There are many examples in the book around correlation not equaling causation. A lot of things require second order thinking, the question of ‘what else’. One example in the book is the famous connection between falling crime rates and the legalisation of abortion, 18-20 years earlier. This shows that answers might be uncomfortable but it doesn’t mean they should be ignored or unexplored.
By digging in a little bit deeper, we make better choices and decisions by using the right information. The authors say that we sometimes need to put away our moral compass when trying to find out what’s really happening. Because we might miss things that we don’t like, but it doesn’t mean they are not true.
BIG IDEA 2 (7:46) – Ask the right questions.
The right questions might include – what will happen next? There are some examples in the books around unintended consequences as a result of (what seemed like genius) problem solving. We need to ask what else could be causing this, or what else is contributing to this situation.
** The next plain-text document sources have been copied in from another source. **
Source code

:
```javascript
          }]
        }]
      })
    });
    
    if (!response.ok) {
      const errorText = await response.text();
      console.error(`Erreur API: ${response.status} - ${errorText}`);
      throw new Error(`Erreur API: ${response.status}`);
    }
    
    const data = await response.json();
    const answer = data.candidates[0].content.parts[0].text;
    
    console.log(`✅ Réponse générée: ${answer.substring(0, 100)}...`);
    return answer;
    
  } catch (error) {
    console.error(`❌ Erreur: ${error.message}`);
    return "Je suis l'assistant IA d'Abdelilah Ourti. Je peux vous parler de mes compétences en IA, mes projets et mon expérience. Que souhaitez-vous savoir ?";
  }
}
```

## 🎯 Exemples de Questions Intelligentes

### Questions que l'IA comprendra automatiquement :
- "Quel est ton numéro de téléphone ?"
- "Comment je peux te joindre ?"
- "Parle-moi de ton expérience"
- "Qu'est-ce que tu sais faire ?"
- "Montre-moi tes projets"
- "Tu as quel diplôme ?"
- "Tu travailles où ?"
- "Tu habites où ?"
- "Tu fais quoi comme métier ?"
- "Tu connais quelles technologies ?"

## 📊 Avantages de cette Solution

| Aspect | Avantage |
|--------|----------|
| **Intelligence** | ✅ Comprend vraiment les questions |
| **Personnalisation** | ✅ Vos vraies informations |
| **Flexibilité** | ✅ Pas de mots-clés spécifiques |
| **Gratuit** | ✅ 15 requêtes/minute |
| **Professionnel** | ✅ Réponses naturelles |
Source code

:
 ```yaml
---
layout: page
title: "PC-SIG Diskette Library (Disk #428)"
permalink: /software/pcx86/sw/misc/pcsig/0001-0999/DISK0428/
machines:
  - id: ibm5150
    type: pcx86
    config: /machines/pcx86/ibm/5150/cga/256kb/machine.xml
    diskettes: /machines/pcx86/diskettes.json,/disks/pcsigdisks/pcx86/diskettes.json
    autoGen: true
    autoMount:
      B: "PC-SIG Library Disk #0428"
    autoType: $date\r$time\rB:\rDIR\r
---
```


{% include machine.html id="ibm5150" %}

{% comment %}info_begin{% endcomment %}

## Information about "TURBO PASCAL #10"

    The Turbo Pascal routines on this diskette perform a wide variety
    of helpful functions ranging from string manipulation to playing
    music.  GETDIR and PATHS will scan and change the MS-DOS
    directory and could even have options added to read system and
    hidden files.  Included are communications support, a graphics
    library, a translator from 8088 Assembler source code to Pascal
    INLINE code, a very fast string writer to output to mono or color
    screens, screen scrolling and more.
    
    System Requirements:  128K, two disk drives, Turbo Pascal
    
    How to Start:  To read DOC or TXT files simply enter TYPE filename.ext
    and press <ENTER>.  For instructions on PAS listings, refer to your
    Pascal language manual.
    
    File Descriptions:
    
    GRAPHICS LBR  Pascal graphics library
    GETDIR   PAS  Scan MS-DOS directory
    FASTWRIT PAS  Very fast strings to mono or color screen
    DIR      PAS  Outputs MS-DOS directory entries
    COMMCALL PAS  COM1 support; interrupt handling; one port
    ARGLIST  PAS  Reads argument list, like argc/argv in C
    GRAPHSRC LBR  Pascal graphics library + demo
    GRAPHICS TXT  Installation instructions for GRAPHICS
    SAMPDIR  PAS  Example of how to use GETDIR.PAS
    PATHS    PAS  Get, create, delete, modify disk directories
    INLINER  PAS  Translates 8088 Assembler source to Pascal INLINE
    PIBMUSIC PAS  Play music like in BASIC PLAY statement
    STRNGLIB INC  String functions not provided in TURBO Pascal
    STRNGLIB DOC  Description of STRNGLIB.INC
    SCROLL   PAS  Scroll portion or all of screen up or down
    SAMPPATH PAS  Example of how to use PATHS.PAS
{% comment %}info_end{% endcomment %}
There was an example in the book about children who are having difficulties at school. Initial thoughts were that these kids weren’t very smart or even lazy. Turns out they just couldn’t see the board at the front of the room. A quick and cheap fix of giving them glasses meant they were able to contribute in class and do much better.
There was a whole chapter in the book about understanding the root cause of problems. And understanding whether the cause is really the effect, and whether you helped a symptom or cured the actual problem.
This requires the ability to say ‘I don’t know’ because if you don’t, you won’t be able to ask better questions. And in turn, won’t get better answers and better solutions.
BIG IDEA 3 (9:56) – Quit more.
The very core of thinking like a freak is the ability to let go. It is letting go of the system, limits, of saying you don’t know and of first order thinking. This can also involve quitting bigger things like jobs, relationships or alcohol, whatever it happens to be. If in doubt whether to quit something or not, toss a coin.
It turns out that tossing a coin on a decision can take away the idea of failure, because *we* didn’t fail and quit, the coin told us to do it. Importantly, by quitting more, we can offset the opportunity of carrying on with things that aren’t serving us anymore and waste time that could be spent on other opportunities, tasks, relationships and activities.